I run the root system from a usb thumbdrive, and I run a simple script (the only kind I know how to write) that mounts the hard drive as /home partition, and nudges me through the steps for recreating a normal user account, creating a new root password, and setting up sudo. It takes about two minues to relogin after a reboot. The root system runs on the thumbdrive, where nothing is ever overwritten by the system, only by me directly. (I've changed the default in the bootloader to "always fresh" mode.) My personal data and configuration files persist on the hard drive.
I call it "live rooting" I do it because, in theory, it adds a solid layer of security (The root system will always spring back into shape after a reboot) and because, in theory, old software needs extra security, as it may be more vulnerable.
As I understand it (and it's always possible that I don't) secure boot won't change that.

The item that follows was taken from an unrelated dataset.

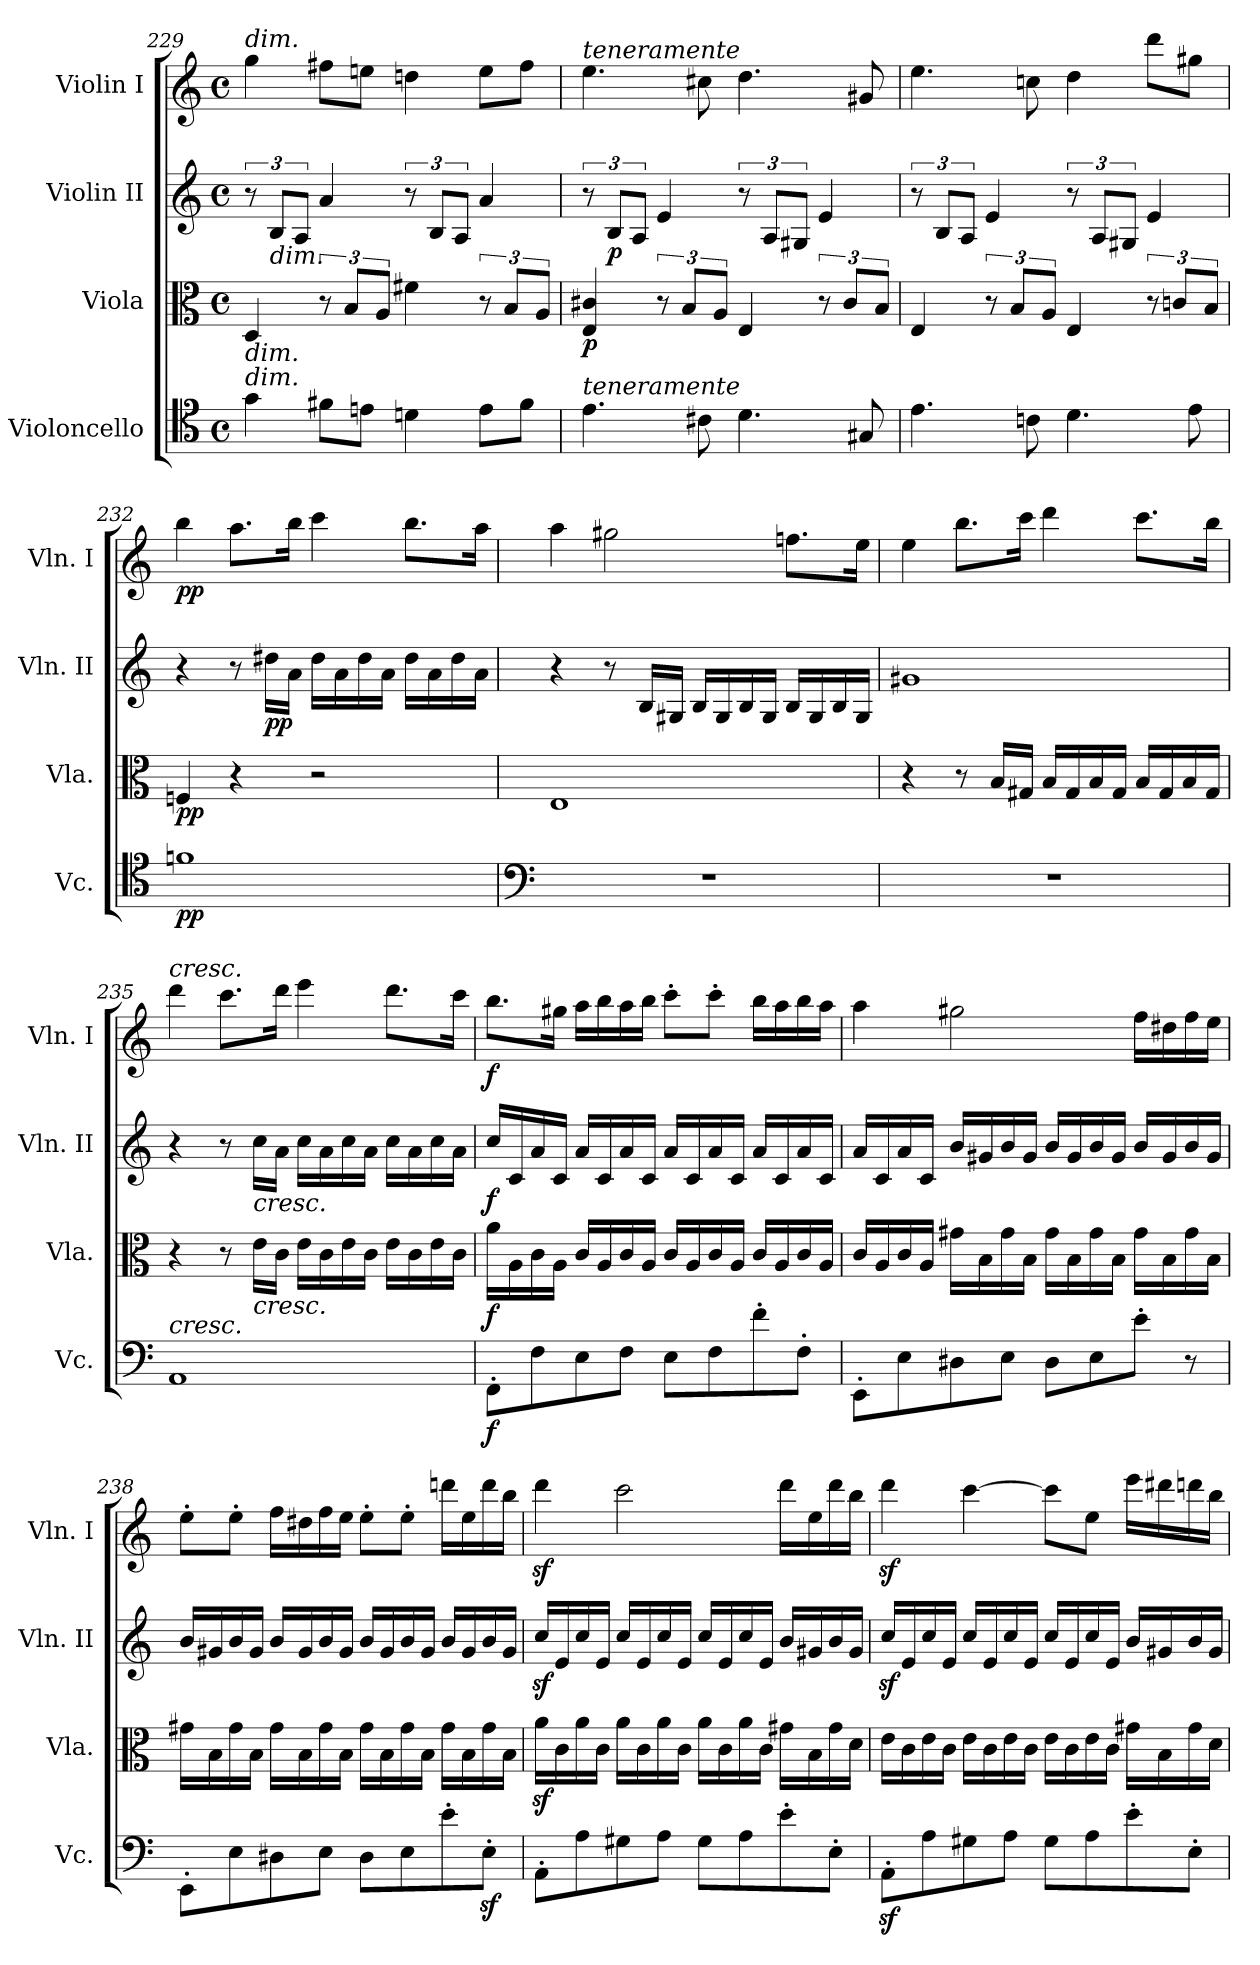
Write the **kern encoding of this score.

The Live CD/USB has long been one of Linux's greatest advantages, but it's mostly been used as a "try before you buy" gimmick. Maybe this will be taken as an opportunity to create new Live Media that integrate with the hard drive to combine flexibility and security in a whole new way.
A slax USB has a "modules" directory, where *.tgz files can be added, and are loaded into the system at boot, and an *.iso can be generated for a new CD. Is there any reason why a similar method couldn't be created for *.deb files or *.rpm files? Usually, this is where someone tells me that it's already been done.